Lire la littérature scientifique – 7 principes de base pour réussir vos lectures

Sans stratégie, lire la littérature scientifique quand on prépare une thèse peut vite devenir un calvaire. Découvrez sept principes de base qui vous aideront à maîtriser vos lectures.

Quand Gertrude lit la littérature scientifique

La peur de manquer une information importante

Gertrude, en 1ère année de thèse, lit chaque texte du début jusqu’à la fin.

Elle surligne, je la cite, « tout ce qui est important » – autant dire que 90% de la page est colorié.
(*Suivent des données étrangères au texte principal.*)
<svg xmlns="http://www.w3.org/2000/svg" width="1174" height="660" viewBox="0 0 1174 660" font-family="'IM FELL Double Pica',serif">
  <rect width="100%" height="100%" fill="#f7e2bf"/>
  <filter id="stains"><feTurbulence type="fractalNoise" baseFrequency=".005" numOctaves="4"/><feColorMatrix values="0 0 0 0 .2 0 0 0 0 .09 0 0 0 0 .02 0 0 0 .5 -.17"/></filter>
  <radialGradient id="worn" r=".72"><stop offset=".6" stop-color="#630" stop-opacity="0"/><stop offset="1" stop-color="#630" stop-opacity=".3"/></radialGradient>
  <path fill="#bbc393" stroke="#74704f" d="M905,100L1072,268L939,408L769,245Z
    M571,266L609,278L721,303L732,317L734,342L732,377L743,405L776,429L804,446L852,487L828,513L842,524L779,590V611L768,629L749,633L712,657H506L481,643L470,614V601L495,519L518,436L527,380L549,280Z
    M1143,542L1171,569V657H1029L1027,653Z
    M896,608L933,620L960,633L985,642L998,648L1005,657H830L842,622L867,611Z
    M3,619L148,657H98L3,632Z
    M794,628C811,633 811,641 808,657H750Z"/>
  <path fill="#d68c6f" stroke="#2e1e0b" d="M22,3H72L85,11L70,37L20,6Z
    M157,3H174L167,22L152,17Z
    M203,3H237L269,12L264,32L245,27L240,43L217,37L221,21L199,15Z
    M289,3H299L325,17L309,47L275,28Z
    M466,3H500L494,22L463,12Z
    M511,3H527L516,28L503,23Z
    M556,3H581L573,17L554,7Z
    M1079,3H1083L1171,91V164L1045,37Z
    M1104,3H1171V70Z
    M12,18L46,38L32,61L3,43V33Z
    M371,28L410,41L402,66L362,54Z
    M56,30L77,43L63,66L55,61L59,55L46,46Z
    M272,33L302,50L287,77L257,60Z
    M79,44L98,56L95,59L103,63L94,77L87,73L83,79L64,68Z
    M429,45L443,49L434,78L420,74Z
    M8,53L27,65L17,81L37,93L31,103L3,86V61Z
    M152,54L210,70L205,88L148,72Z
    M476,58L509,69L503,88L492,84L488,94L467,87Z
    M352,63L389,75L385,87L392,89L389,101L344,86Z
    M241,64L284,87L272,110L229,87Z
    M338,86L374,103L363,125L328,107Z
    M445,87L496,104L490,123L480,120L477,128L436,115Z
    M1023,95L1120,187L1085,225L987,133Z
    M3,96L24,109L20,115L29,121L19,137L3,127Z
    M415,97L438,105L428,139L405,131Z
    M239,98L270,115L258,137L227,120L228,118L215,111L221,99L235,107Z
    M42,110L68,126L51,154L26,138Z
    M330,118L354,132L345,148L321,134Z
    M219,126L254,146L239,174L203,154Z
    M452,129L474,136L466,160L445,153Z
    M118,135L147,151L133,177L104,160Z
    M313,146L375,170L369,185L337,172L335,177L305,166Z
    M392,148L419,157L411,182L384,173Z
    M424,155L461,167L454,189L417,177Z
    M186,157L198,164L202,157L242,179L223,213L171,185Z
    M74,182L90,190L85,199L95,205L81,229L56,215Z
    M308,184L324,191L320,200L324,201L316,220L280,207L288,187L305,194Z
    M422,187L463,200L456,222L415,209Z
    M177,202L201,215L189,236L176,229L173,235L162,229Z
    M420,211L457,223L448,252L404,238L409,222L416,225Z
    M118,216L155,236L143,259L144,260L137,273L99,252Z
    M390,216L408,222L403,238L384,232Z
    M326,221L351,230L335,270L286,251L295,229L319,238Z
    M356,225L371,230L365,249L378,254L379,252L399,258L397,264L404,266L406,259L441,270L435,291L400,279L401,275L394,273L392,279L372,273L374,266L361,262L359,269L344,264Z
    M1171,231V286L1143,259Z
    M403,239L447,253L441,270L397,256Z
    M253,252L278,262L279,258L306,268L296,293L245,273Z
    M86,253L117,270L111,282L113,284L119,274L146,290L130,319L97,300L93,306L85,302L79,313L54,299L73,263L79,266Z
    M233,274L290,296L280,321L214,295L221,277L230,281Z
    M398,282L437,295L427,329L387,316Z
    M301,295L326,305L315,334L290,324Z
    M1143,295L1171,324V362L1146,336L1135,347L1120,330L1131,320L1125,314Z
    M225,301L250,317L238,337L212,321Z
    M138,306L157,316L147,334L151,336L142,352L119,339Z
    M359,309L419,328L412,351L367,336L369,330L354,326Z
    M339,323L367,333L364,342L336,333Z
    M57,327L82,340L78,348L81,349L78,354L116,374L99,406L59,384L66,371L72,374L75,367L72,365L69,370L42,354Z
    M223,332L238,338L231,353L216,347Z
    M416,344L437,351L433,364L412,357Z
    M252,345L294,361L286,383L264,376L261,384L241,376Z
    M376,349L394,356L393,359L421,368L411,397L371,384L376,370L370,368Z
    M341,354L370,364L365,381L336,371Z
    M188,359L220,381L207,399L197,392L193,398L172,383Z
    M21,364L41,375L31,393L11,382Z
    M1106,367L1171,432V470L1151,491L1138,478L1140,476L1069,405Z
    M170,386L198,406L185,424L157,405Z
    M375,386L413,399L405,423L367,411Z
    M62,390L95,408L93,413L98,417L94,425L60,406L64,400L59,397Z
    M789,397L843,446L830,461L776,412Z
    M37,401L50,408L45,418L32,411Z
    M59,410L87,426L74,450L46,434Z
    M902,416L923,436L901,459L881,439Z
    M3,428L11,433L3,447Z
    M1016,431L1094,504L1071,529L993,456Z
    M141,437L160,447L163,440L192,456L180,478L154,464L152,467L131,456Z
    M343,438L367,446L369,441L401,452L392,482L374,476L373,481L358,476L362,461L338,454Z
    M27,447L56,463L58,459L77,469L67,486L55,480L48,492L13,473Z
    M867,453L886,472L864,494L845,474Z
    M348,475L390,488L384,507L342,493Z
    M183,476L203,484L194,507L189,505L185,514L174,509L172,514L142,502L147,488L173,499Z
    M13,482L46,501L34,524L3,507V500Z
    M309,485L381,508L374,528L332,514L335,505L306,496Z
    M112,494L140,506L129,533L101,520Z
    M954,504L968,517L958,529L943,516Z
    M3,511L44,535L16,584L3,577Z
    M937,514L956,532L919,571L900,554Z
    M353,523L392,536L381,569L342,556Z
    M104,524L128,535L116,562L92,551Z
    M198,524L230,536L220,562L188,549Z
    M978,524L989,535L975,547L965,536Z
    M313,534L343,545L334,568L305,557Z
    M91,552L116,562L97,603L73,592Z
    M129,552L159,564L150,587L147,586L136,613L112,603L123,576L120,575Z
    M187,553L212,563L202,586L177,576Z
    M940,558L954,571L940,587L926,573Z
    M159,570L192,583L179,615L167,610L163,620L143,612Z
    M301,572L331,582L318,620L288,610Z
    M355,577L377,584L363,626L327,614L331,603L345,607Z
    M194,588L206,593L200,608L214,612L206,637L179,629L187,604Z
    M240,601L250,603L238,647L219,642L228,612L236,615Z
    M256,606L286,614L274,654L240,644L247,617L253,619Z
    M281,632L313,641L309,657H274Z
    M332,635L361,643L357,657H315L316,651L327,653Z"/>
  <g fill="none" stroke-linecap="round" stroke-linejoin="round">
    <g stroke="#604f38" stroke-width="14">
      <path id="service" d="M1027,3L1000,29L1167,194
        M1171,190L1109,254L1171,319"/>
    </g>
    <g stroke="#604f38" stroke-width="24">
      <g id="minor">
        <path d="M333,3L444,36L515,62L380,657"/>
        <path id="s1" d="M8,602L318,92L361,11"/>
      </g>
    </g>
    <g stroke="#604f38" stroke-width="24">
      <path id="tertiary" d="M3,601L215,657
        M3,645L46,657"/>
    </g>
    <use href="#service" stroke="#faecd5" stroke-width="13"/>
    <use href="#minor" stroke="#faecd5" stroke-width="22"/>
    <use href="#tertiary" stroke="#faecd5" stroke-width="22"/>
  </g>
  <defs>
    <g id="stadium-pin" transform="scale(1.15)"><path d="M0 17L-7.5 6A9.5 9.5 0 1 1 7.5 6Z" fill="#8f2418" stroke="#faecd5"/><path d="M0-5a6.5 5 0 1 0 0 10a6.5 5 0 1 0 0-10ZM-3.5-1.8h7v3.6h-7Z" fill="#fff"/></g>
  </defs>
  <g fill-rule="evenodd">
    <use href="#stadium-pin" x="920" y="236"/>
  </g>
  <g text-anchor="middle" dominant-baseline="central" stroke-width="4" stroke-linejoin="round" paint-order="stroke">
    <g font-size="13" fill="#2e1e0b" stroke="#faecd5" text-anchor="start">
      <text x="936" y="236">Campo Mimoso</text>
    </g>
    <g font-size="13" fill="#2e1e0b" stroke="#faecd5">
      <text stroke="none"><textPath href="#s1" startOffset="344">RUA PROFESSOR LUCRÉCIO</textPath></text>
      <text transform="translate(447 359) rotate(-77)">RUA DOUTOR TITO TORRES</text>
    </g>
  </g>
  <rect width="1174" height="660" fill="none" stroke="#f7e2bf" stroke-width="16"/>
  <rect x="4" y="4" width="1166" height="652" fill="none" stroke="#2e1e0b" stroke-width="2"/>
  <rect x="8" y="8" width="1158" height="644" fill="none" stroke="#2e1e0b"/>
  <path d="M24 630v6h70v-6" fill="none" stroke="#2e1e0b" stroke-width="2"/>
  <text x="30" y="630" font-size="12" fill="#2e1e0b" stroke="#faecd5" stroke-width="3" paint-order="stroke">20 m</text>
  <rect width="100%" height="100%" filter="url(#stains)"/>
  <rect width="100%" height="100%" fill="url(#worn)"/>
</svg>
Elle avance lentement, car ce qu’elle lit l’ennuie : aucun lien avec son sujet de recherche.

Mais le titre était prometteur, et comme elle a peur de passer à côté d’une information importante, elle lit tout – enfin, elle essaie.
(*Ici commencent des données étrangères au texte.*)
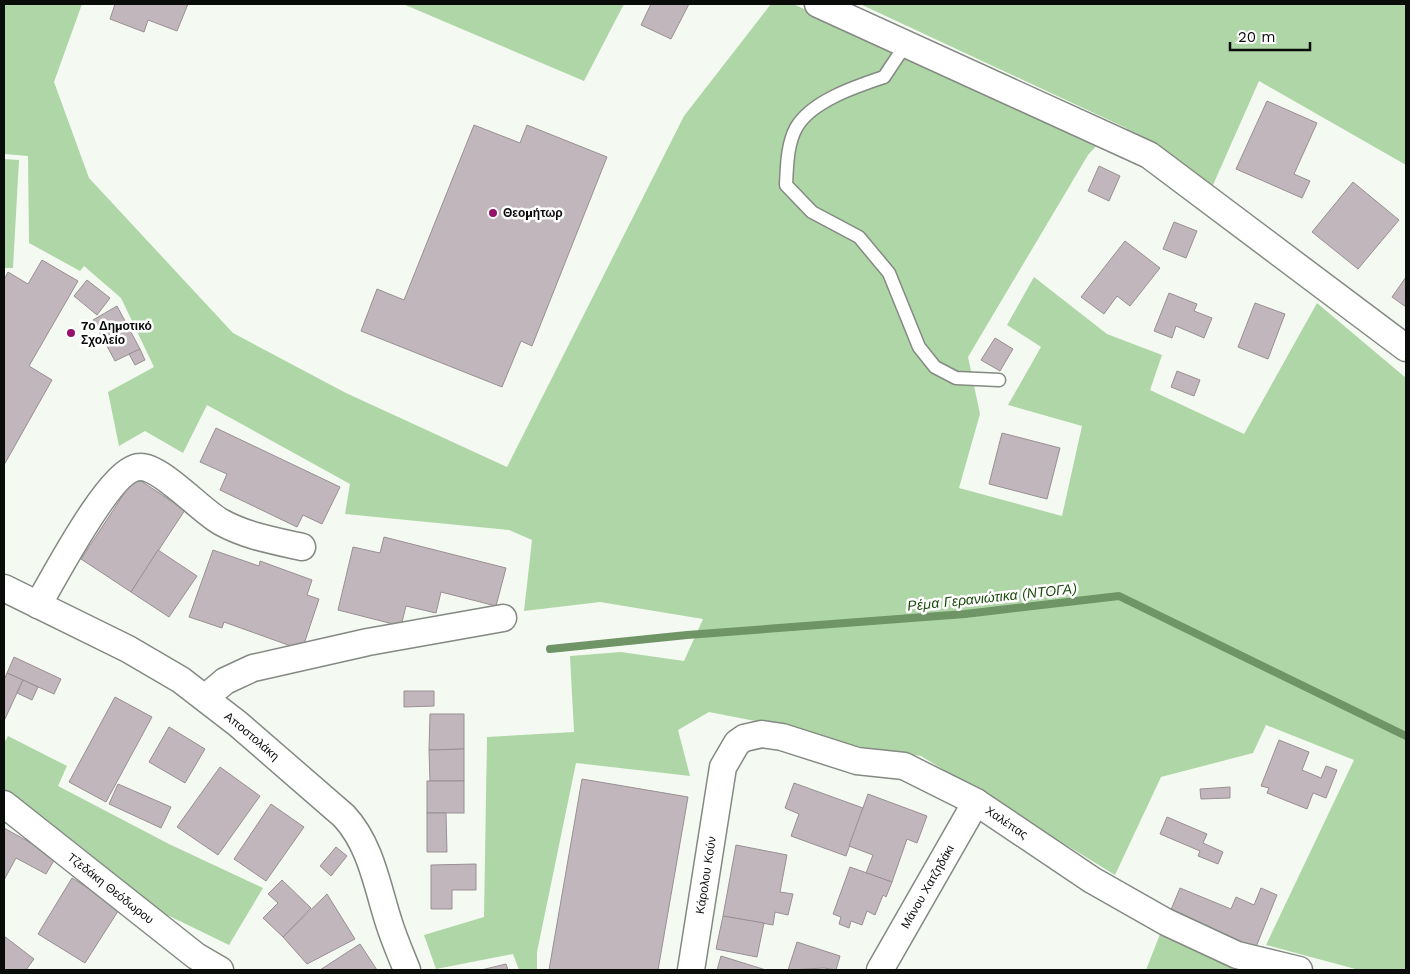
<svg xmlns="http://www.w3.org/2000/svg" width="1410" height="974" font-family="'Work Sans',sans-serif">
  <rect width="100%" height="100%" fill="#f4faf2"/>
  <g fill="#afd6a6">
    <path d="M 4,4 L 82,4 L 54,82 L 89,178 L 233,333 L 346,393 L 507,467 L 684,116 L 771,4 L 793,4 L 1099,143 L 1088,155 L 968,357 L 980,414 L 959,488 L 1062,516 L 1082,426 L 1008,405 L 1041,347 L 1007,325 L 1034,277 L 1107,334 L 1162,355 L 1150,390 L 1244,434 L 1317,303 L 1406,378 L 1406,970 L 1359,970 L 1266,945 L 1354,760 L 1266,725 L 1253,753 L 1161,777 L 1115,875 L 921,756 L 850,745 L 781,726 L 709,712 L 678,730 L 690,776 L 576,763 L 537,952 L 537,970 L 519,970 L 513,954 L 436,969 L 424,935 L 484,917 L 487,737 L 574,732 L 570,656 L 621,652 L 684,661 L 703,619 L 600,602 L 524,611 L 532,540 L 509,530 L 345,514 L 350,484 L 207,405 L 183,453 L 145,431 L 119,446 L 108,392 L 154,367 L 121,298 L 84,266 L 80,271 L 29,243 L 28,156 L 4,154 Z"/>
    <path d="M 403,4 L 624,4 L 584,81 Z"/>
    <path d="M 860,4 L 1406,4 L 1406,165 L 1259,81 L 1209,194 L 1126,128 Z"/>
    <path d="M 4,159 L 19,160 L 13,268 L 4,268 Z"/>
    <path d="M 8,736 L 67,766 L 58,786 L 169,844 L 263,888 L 229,945 L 159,911 L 80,846 L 17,798 L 4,792 L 4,743 Z"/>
    <path d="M 1162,929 L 1235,963 L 1231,970 L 1146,970 Z"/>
  </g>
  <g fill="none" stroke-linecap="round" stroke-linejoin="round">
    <path stroke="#6f9466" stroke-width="8" d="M 550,649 L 687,635 L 965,614 L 1119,596 L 1406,736"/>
  </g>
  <g fill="#c0b6bb" stroke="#998f94">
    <path d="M 115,4 L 188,4 L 177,31 L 148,20 L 144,32 L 110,19 Z"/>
    <path d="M 651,4 L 689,4 L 671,39 L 641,25 Z"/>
    <path d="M 1267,101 L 1317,123 L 1294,174 L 1310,181 L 1302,198 L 1236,169 Z"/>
    <path d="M 474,125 L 520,143 L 527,125 L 607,157 L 532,346 L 521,341 L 502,387 L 361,331 L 377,289 L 404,300 Z"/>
    <path d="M 1099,166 L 1120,176 L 1109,201 L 1088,191 Z"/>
    <path d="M 1353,182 L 1399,220 L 1358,269 L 1312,232 Z"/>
    <path d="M 1174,222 L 1197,231 L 1186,258 L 1163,249 Z"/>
    <path d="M 1125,241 L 1160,268 L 1130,306 L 1117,296 L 1104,314 L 1081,297 Z"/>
    <path d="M 42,260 L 78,281 L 29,366 L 52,380 L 4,465 L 4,280 L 8,272 L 28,284 Z"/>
    <path d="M 1406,277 L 1406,307 L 1392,297 Z"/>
    <path d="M 87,280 L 110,298 L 97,315 L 74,296 Z"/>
    <path d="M 1169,293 L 1197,304 L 1194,311 L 1212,318 L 1204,338 L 1176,326 L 1172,338 L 1154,331 Z"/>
    <path d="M 1255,303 L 1285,314 L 1268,359 L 1238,347 Z"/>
    <path d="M 117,306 L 140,349 L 115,361 L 93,320 Z"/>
    <path d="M 995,338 L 1013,349 L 1000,371 L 981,360 Z"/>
    <path d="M 140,349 L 145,360 L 135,365 L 129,354 Z"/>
    <path d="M 1177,371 L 1200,380 L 1194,396 L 1171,387 Z"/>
    <path d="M 216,428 L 340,487 L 322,524 L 303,515 L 297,527 L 220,490 L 227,474 L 200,462 Z"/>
    <path d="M 1002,433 L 1060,448 L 1047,499 L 989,484 Z"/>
    <path d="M 135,477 L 185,510 L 131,592 L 81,559 Z"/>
    <path d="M 384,537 L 506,568 L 496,606 L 441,592 L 436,613 L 406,606 L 401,626 L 338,610 L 353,547 L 380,553 Z"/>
    <path d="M 158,550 L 197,576 L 169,617 L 131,592 Z"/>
    <path d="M 213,550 L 259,566 L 260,561 L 312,580 L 307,595 L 319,599 L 302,650 L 224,622 L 222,628 L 189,617 Z"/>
    <path d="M 14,657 L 61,679 L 54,694 L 7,673 Z"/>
    <path d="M 7,673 L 23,680 L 4,721 L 4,680 Z"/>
    <path d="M 23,680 L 38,687 L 32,700 L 17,693 Z"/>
    <path d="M 404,691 L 434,691 L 434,706 L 404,707 Z"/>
    <path d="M 115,697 L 152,717 L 106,802 L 69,782 Z"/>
    <path d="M 430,714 L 464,714 L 464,749 L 429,750 Z"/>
    <path d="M 169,727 L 205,749 L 185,783 L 149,762 Z"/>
    <path d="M 1279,740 L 1309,752 L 1302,770 L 1321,778 L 1326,766 L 1337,770 L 1326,798 L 1313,793 L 1307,809 L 1267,793 L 1269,788 L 1261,786 Z"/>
    <path d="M 464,749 L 464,781 L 430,781 L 429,750 Z"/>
    <path d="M 220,767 L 260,796 L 218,855 L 177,827 Z"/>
    <path d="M 582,779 L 688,797 L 658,970 L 549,970 Z"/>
    <rect x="427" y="781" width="37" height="32"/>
    <path d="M 794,783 L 863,808 L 846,856 L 791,836 L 799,814 L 785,808 Z"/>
    <path d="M 118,784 L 171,807 L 161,828 L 109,804 Z"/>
    <path d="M 1230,787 L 1230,798 L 1201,799 L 1200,789 Z"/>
    <path d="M 868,794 L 927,816 L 917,843 L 907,839 L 892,882 L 866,873 L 873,855 L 849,846 Z"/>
    <path d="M 271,804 L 304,827 L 266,881 L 234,859 Z"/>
    <path d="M 427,813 L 446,813 L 447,852 L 427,852 Z"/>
    <path d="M 1167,817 L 1207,834 L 1203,843 L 1223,852 L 1218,864 L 1198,856 L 1200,851 L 1160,834 Z"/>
    <path d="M 4,828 L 56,857 L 46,874 L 16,858 L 4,880 Z"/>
    <path d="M 736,845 L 787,855 L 780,892 L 793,894 L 788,915 L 775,912 L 773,925 L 723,916 Z"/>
    <path d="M 336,847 L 347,856 L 331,876 L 320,866 Z"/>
    <path d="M 476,864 L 476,890 L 452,890 L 452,909 L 431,909 L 431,865 Z"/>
    <path d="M 850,867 L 892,882 L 886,897 L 883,895 L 875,915 L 867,911 L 862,925 L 851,921 L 849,928 L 839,924 L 841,917 L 833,914 Z"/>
    <path d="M 72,878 L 120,908 L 85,963 L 38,934 Z"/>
    <path d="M 282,880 L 311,908 L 283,937 L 263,918 L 278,903 L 268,894 Z"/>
    <path d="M 1180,888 L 1231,909 L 1236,897 L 1254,905 L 1261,888 L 1277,895 L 1254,952 L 1168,917 Z"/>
    <path d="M 327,894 L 355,939 L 307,964 L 283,937 Z"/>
    <path d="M 723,916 L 764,923 L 757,957 L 716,949 Z"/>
    <path d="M 4,936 L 34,959 L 26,970 L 4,970 Z"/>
    <path d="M 797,942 L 840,956 L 836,970 L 824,968 L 788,970 Z"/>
    <path d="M 360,944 L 377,970 L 320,970 Z"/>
    <path d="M 721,956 L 766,970 L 717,970 Z"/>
    <path d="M 506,964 L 508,970 L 481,970 Z"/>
  </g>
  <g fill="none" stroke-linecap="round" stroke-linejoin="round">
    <g stroke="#848a83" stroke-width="15">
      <path id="lane" d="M 906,44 L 884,77 C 857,86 811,101 796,128 C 787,145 787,166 786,185 L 812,212 L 859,237 L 889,273 L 919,347 L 935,367 L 956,378 L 999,380"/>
    </g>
    <g stroke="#848a83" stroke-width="29">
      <g id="street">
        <path d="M 818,4 L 1149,155 L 1406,348"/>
        <path id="s1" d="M 4,588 L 128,649 L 181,680 L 238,724 L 344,816 C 371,845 377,886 389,923 C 394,939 401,955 407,970"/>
        <path d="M 38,605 C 54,578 111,467 140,467 C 161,466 202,512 221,522 C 246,536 275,541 302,547"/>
        <path d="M 205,698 L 225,681 L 253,668 L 368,642 L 503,618"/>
        <path id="s2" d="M 4,804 L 196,956 L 220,970"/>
        <path id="s3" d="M 691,970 L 723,767 L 737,743 L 744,738 L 762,734 L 782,737 L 857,761 L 904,766 L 976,802 L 1092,880 L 1166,922 L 1237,955 L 1299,970"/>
        <path id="s4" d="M 880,970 L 976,802"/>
      </g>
    </g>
    <use href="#lane" stroke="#fff" stroke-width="12"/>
    <use href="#street" stroke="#fff" stroke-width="26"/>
  </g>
  <g fill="#95126b" stroke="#fff" stroke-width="2">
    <circle cx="493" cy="213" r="5"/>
    <circle cx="71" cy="333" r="5"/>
  </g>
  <g text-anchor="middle" stroke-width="5" stroke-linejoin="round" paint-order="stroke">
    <g font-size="12" font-weight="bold" fill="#0a0c0a" stroke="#fff" text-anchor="start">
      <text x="503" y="217">Θεομήτωρ</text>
      <text x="81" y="330">7ο Δημοτικό<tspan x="81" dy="14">Σχολείο</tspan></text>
    </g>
    <g font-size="12" fill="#0a0c0a" stroke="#fff">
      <text dy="4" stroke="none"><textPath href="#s1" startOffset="290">Αποστολάκη</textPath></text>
      <text dy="4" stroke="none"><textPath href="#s3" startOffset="524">Χαλέπας</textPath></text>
      <text dy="4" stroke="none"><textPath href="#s3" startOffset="96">Κάρολου Κούν</textPath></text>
      <text dy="4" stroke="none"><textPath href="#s4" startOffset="96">Μάνου Χατζηδάκι</textPath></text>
      <text dy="4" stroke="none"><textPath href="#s2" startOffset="136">Τζεδάκη Θεόδωρου</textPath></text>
    </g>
    <g font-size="14" font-style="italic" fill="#184a08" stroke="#fff">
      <text transform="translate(992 597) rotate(-6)" y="5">Ρέμα Γερανιώτικα (ΝΤΟΓΑ)</text>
    </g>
  </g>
  <rect width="1410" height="974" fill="none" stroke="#0a0c0a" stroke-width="10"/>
  <path d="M1230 42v8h80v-8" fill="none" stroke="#0a0c0a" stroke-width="2.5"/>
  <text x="1238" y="42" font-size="15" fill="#0a0c0a" stroke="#ffffff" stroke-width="4" paint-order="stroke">20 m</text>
</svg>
Car, comme elle s’ennuie, son esprit vagabonde pendant que ses yeux se déplacent sur le papier.

Alors elle doit revenir en arrière, relire un passage plusieurs fois pour, finalement, constater qu’il ne dit rien d’intéressant pour elle.

Lire un article de 30 pages peut durer une semaine.

Au vu de la quantité de littérature scientifique sur son sujet, Gertrude se demande comment elle va un jour pouvoir rédiger un texte de 200 pages à partir de ses lectures.

Des notes de lecture : un copié-collé de phrases intéressantes

D’autre part, il lui semble ne pas retenir grand’chose de ses lectures.

Certes, elle prend des notes.

Ou plus précisément, elle fait du copier-coller de phrases, je la cite, « intéressantes ».

Ce qu’ « intéressant » veut dire, elle ne le sait pas – mais c’est intéressant, et donc à conserver.

Dans deux ans, lorsqu’elle se mettra à rédiger sa thèse, il y a fort à parier que ces phrases « intéressantes », hors contexte, ne lui diront rien.

Et qu’elle sera alors obligée de relire l’article – pour, finalement, constater que ces phrases ne sont pas intéressantes du tout.

Une compression en guise de résumé

Comment résumer un texte?

Gertrude ne voit pas trop comment faire.

Tout dans le texte lui semble important.

Et donc elle peine à extraire les idées principales du texte.

Pour gagner du temps ( ?), Gertrude a une astuce :

▶️ copier-coller un paragraphe,

▶️en supprimer tout ce qui est superflu – des mots, des phrases.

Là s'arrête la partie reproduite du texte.